AECOM, for example, launched the Blueprint Travel Grant program, which provides funding for employees to go on volunteer service trips in partnership with charitable organizations. The company has already supported 25 grants for projects in 15 different countries that create safe and secure infrastructure in areas of need.
Assurant’s Engagement Champion Teams partner with 20 or more Habitat for Humanity chapters each year to build homes or revitalize neighborhood spaces, like the Brownsville Houses Senior Center. Team-based volunteering is important to Assurant’s year-round commitment to help build stronger communities. NRG’s annual PositiveNRG week provides employees the option to take a break from the traditional work day to volunteer with a local charity. In 2018 NRG supported more than 85 charities with over 5,000 hours donated in one week, across 16 states.
State Farm’s Good Neighbor Grant provides a $500 grant to every non-profit and education organization at which employees, agents and retirees volunteer 40 or more hours in a calendar year. When an employee volunteers at an eligible charitable organization, Zebra Technologies donates up to $200 to that organization for every eight hours of service.
Finally, these leading companies are not only supporting stronger communities and local economies in times of need, they are also making key investments to bolster both economic and environmental sustainability. These efforts provide opportunities to change the status quo and come up with new—and better—methods of serving American employees and consumers in ways that limit environmental impacts and help promote safe and healthy communities for generations to come.
Metal packaging provider Ball Corporation is supporting recycling initiatives, like working with Eco-Cycle’s Green Star Schools program to divert up to two-thirds of waste from participating Boulder schools. Chubb has partnered with The Nature Conservancy to help protect and restore shoreline land in Florida’s Miami-Dade County, not only protecting an important ecosystem but also increasing the area’s resiliency in the face of rising sea levels.

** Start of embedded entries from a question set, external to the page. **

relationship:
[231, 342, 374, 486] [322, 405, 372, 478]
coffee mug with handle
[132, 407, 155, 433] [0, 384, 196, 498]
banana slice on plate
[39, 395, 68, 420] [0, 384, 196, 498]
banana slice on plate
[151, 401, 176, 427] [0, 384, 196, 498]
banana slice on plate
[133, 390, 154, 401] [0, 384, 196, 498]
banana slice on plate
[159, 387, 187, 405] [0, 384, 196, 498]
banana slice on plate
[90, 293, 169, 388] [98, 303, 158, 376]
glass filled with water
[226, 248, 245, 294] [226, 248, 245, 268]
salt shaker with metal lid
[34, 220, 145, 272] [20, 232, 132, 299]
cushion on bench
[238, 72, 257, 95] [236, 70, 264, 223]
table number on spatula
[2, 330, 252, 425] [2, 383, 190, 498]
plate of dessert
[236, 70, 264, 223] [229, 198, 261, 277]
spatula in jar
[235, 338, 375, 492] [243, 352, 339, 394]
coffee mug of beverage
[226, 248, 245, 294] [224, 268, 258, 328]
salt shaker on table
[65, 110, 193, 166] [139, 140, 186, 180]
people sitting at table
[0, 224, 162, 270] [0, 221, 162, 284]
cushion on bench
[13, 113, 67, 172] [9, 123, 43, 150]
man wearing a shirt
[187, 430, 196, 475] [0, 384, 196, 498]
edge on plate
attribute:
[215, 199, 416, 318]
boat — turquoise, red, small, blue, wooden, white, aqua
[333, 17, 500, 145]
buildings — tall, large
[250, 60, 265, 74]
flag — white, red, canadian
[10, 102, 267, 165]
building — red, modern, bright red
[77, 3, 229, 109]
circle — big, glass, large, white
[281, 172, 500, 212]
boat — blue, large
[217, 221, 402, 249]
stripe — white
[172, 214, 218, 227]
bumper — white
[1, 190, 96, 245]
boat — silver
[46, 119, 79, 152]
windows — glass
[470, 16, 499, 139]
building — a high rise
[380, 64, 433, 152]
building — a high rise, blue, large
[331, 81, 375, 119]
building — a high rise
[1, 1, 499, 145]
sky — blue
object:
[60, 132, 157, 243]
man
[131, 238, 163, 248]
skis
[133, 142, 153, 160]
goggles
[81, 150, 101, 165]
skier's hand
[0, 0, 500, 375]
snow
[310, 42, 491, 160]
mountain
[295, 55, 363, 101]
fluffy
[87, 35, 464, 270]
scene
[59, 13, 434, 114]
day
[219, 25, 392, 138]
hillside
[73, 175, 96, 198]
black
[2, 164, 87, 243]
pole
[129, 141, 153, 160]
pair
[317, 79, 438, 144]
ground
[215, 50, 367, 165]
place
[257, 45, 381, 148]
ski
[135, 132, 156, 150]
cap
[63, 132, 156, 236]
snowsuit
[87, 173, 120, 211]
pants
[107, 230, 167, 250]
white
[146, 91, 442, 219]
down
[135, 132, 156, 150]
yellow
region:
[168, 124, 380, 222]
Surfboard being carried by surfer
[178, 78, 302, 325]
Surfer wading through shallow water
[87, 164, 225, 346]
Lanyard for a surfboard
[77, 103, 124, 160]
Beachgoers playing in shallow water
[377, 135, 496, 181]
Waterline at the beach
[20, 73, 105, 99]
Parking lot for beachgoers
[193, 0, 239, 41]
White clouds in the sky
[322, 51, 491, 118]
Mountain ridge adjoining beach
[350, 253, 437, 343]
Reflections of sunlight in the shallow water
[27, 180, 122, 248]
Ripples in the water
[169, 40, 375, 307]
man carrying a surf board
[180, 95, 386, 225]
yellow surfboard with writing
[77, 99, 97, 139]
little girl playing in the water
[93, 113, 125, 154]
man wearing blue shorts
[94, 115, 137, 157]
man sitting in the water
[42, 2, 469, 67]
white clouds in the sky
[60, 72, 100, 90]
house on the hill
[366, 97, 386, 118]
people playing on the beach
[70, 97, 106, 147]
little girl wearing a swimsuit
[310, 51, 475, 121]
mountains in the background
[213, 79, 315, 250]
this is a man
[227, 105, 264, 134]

With its “Recycle For Good” initiative, Novelis partnered with Atlanta Habitat for Humanity, the Arthur M. Blank Family Foundation and Mercedes-Benz Stadium to encourage recycling. Novelis collects aluminum bottles and cans at the stadium, recycles them at a local plant, and uses the value of the aluminum to fund a Habitat for Humanity home. For every three million aluminum bottles and cans recycled at the stadium, Novelis funds an entire Habitat for Humanity home. Currently, Novelis is on the way to funding a third home and just recently brought its “Recycle For Good” initiative to the 2019 Kentucky Derby.

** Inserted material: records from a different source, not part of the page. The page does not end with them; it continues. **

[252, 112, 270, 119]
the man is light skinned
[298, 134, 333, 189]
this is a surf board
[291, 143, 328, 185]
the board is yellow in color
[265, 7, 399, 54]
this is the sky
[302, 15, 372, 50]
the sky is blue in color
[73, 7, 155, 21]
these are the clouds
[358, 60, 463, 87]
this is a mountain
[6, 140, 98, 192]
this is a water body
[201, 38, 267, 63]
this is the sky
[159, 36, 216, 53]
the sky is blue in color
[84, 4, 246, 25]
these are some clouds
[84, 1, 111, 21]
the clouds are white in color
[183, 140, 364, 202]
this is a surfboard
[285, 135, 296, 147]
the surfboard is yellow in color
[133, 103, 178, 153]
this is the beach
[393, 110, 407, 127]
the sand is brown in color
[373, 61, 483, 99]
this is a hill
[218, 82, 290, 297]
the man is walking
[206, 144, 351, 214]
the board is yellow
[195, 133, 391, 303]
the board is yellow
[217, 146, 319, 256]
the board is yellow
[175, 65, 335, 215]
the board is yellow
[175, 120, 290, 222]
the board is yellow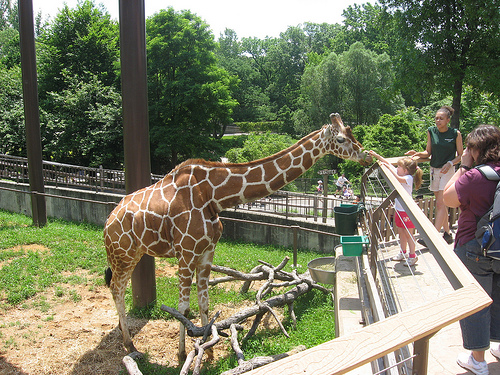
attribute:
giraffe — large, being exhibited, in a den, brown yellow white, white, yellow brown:
[92, 107, 374, 352]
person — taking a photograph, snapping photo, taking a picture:
[440, 127, 497, 372]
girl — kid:
[366, 142, 431, 268]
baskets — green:
[336, 227, 381, 260]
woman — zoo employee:
[419, 103, 461, 227]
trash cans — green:
[330, 192, 362, 234]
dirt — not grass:
[66, 311, 162, 374]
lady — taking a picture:
[457, 145, 499, 273]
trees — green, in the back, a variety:
[153, 3, 482, 152]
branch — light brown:
[232, 258, 315, 320]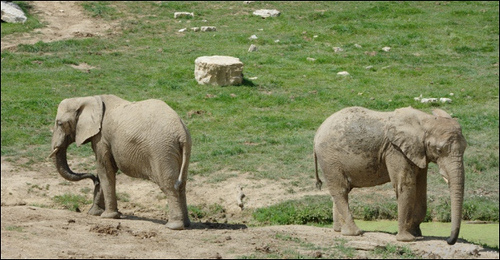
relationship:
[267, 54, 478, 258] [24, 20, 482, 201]
elephant in field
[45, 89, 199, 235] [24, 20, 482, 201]
elephant in field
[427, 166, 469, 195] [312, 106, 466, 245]
tusk on elephant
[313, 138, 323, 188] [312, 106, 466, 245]
tail on elephant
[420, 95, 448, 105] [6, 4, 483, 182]
rock in field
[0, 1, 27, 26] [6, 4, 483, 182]
rock in field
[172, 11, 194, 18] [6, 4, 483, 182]
rock in field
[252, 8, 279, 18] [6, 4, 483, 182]
rock in field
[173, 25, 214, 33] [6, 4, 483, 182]
rock in field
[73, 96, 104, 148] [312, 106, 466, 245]
ear on elephant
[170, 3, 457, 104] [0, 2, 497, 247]
rocks are in field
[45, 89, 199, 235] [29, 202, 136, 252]
elephant standing on dirt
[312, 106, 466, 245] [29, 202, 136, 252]
elephant standing on dirt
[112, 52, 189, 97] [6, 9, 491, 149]
grass in field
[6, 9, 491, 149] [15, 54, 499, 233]
field behind elephants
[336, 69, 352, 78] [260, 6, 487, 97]
rock in lawn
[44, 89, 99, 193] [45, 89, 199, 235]
head of elephant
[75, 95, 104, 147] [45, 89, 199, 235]
ear of elephant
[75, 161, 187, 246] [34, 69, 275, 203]
legs of elephant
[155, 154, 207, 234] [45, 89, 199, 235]
legs of elephant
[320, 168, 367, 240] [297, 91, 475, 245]
legs of elephant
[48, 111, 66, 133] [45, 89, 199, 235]
eye of elephant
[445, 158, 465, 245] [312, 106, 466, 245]
trunk of elephant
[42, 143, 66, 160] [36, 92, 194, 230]
tusks of elephants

Members of the Business Roundtable also recognize the value of their technology in promoting sustainability. Last year, Johnson & Johnson’s design team reduced material used to manufacture the PROXISURE Suturing Device by 97% (excluding packaging) and increased packaging optimization through more efficient use of shipping space. Johnson & Johnson also created a single-tablet regimen for HIV medication that resulted in a 27% raw material reduction in the drug’s manufacturing and a 72% primary packaging reduction.

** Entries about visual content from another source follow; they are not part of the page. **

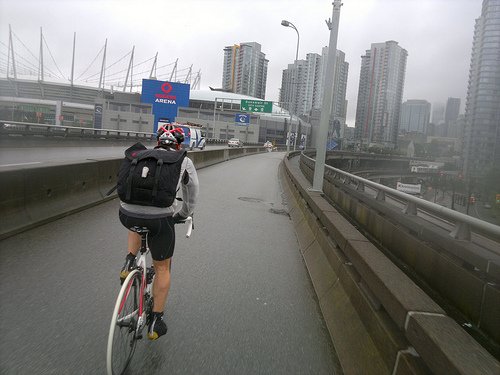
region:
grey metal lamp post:
[316, 2, 343, 193]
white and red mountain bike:
[103, 210, 195, 371]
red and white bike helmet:
[156, 125, 183, 142]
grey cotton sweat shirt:
[120, 155, 199, 220]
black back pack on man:
[119, 147, 185, 207]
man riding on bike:
[106, 124, 198, 374]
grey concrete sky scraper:
[357, 41, 407, 145]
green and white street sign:
[241, 99, 273, 112]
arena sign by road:
[141, 80, 189, 131]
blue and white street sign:
[236, 113, 248, 123]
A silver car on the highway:
[220, 130, 247, 150]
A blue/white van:
[160, 115, 205, 150]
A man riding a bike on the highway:
[65, 105, 225, 370]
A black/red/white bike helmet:
[150, 115, 185, 150]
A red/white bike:
[85, 205, 195, 370]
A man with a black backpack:
[80, 110, 220, 340]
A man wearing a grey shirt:
[75, 115, 225, 335]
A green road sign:
[235, 91, 275, 111]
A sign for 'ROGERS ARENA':
[130, 70, 190, 135]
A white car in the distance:
[256, 131, 276, 151]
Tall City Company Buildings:
[222, 44, 404, 146]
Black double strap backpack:
[115, 141, 186, 208]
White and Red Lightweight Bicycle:
[97, 202, 194, 374]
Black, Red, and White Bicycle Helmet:
[154, 124, 186, 147]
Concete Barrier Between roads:
[0, 140, 309, 241]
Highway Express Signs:
[215, 99, 281, 144]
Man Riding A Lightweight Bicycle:
[99, 117, 204, 374]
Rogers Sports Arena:
[0, 32, 304, 146]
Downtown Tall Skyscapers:
[215, 30, 498, 188]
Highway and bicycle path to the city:
[0, 88, 499, 372]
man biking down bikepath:
[13, 114, 318, 374]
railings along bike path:
[283, 138, 499, 363]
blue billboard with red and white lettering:
[140, 80, 190, 130]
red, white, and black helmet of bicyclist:
[153, 122, 187, 143]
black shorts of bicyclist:
[113, 216, 178, 260]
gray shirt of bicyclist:
[118, 154, 200, 221]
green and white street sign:
[238, 96, 274, 120]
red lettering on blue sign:
[151, 90, 178, 99]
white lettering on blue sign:
[155, 98, 185, 106]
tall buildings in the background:
[216, 31, 404, 162]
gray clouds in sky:
[4, 2, 476, 83]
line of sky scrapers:
[221, 40, 409, 154]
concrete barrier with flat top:
[282, 145, 499, 365]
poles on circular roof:
[3, 25, 110, 126]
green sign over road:
[212, 97, 295, 149]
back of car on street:
[217, 136, 244, 153]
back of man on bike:
[104, 123, 201, 373]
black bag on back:
[115, 124, 199, 229]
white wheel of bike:
[104, 268, 146, 372]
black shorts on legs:
[117, 209, 175, 311]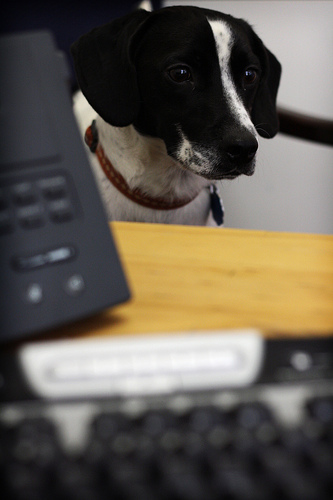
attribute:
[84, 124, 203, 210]
dog collar — Cloth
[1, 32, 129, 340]
office phone — Blurry, black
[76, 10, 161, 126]
dog ear — Black, furry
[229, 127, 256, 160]
dog nose — Black, wet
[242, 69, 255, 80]
dog eye — dark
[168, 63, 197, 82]
dog eye — dark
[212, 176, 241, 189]
whiskers — Small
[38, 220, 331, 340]
desk top — wooden, brown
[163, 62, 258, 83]
eyes — black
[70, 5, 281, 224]
dog — Black, white, medium sized, brown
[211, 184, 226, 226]
dog tag — silver, metal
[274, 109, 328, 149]
moulding — black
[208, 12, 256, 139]
stripe — white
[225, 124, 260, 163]
dog nose — large, black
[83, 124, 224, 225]
collar — red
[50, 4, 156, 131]
ear — black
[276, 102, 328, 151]
baseboard — brown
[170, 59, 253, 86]
eyes — brown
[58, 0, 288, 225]
dog — standing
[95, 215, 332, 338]
desk — brown, wooden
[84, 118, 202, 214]
collar — red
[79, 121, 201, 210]
collar — brown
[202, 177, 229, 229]
tag — silver, attached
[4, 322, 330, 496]
keyboard — Black, out of focus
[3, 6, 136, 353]
phone — grey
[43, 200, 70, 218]
button — black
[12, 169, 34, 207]
button — black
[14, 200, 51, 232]
button — black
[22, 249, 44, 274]
button — black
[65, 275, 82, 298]
button — black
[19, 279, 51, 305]
button — black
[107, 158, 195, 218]
collar — red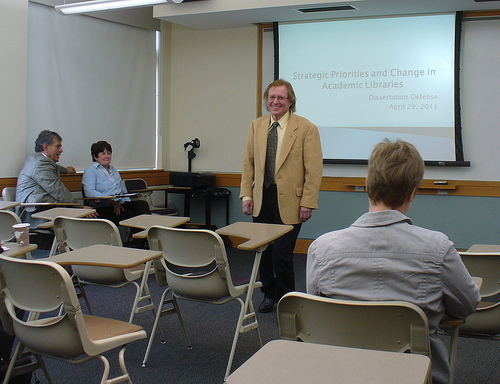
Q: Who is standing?
A: A man.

Whether that’s providing assistance to their own employees and local communities in times of need, working to revitalize local economies, or environmental and economic sustainability a priority, companies recognize that their most support systems are often the communities in which they operate. Making the necessary investments to build community and help people and neighborhoods overcome challenges is essential to promoting innovation and creating a more prosperous future for all.